The closure of the non-essential economy led to the suspension of more than 270,000 work contracts as of March 2020, of which just over 100,000 had been reactivated until the beginning of December, although the employer has said that the quarantine is ongoing it can set back employment gains.
A survey by the United Nations Children's Fund (Unicef) released in December indicated that 3 out of 4 families with children in Panama have partially or totally lost their income, and that 7% of households with children and adolescents said not having enough food.
In this context of social crisis, Leblanc foresees an increase in internal migration, people who come down from the indigenous regions after the capital's dream, when the capital is no longer exactly a (good) dream, or who come from the interior in search of Better opportunities.
These migrations worry us a lot, the economic situation is different and can generate more social pressure. Governments have to give the inhabitants of the interior more tools so that they can get ahead from their communities, he warned.
CHILDREN AND EDUCATION
We are very concerned about the psychological health of children and young people, either because of the current confinement, since they cannot go out to exercise, or because the new year that should begin in March will mostly take place remotely, Leblanc in an interview with Efe.
The 2020 school year was affected by a reduction in class hours and it took place remotely, through the internet, for what was connected, and through other means such as classes on television and radio, for those who did not.
A new school term that can be carried out almost everything at a distance will "raise the stress for minors, for parents" and may lead, despite all the obvious efforts of the Ministry of Education, that the system may not reach all students. students, as happened in 2020, Leblanc added.

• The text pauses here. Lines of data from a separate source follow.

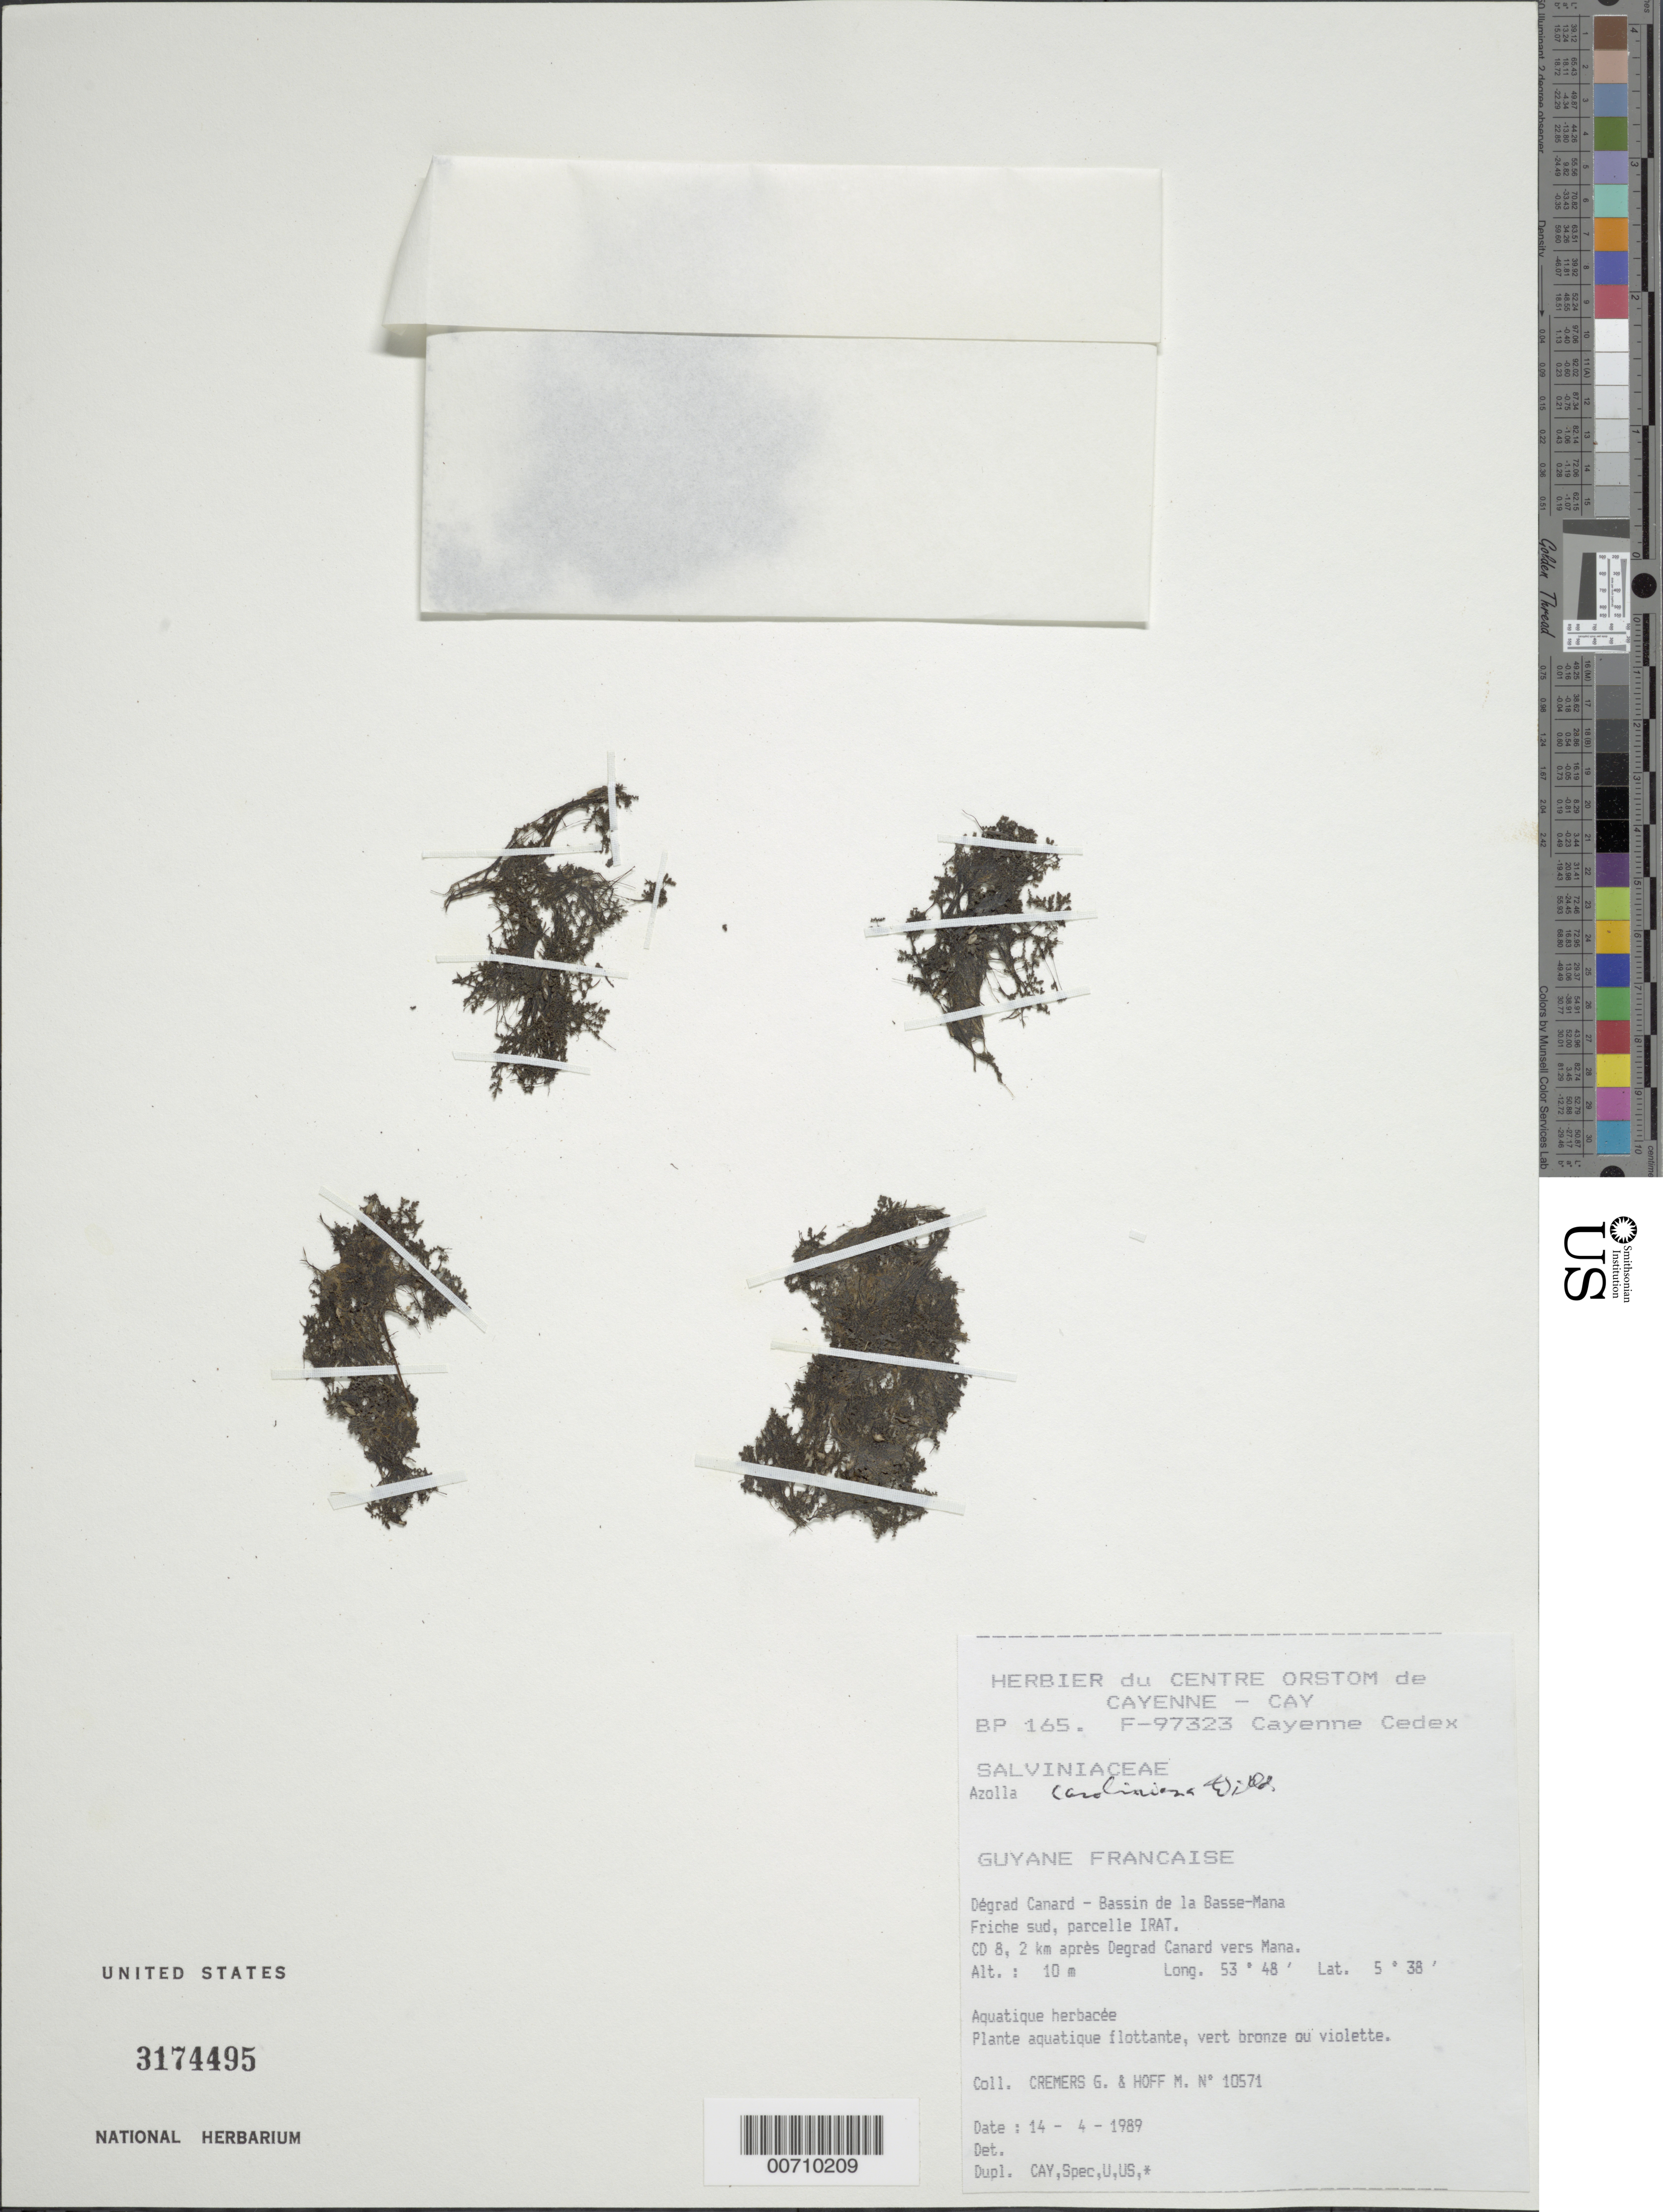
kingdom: Plantae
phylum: Tracheophyta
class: Polypodiopsida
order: Salviniales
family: Salviniaceae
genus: Azolla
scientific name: Azolla caroliniana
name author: Willd.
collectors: G. Cremers & M. Hoff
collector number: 10571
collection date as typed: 14-Apr-89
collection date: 1989-04-14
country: French Guiana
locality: Dégrad Canard, Bassin de la Basse-Mana, Friche sud, parcelle IRAT, CD 8, 2 km aprés Degrad Canard vers Mana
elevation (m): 10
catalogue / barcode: US 3174495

He stressed that another problem that threatens the right to education is the migration of students from the private to the public sector, in which there is no certainty that they can receive them.
RESTRICTION BY GENDER
From January 4 to 14, it is applied in the provinces of Panama, where the capital is located, and in the contiguous Panama Oeste, the most populated areas of the country, mobility by gender and identity number and the suspension of the day labor.
The ombudsman recalled that these restrictions already generated in 2020 local complaints and international organizations such as Human Rights Watch (HRW) of discrimination and abuse towards the transgender community, for which he has asked the Executive to eliminate it.
We asked the Ministry of Security and the Ministry of Health to rectify we proposed the system of even and odd depending on the identity number, for the fractional departure of people from Monday to Saturday.
At the moment, Leblanc said, no formal complaints of abuse have been received from the trans community, but there have been complaints from men, who in the current quarantine only leave Tuesday and Thursday, while women do so Monday, Wednesday and Friday; there is discrimination towards the male sex, said the official.
Until now, the Ombudsman's Office has not received complaints of police abuses, as it did during the 2020 restrictions, said Leblanc, who did not rule out their arrival because there will always be a police officer or justice of the peace "who will get a little out of hand."
I am very respectful of the security forces, I always say that there are 17,000 troops, of which a minimal part violate their regulations, said Leblanc, who stressed that the agents have been given training in human rights and have spoken with the directors of the organisms so that they take the precautions of the case.